Task to carry out:
Write out the entries exactly, leaving out every picture.

*-*-*

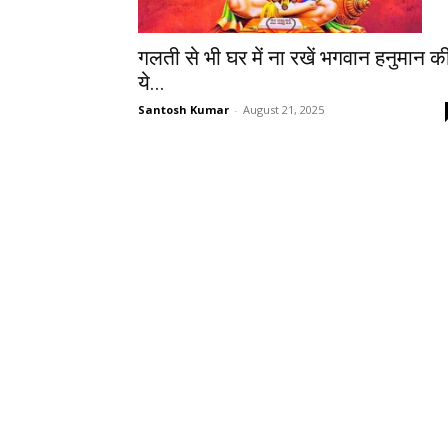
गलती से भी घर में ना रखें भगवान हनुमान क
ये...
Santosh Kumar
-
August 21, 2025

*-*-*

Task output:
गलती से भी घर में ना रखें भगवान हनुमान क
ये...
Santosh Kumar
-
August 21, 2025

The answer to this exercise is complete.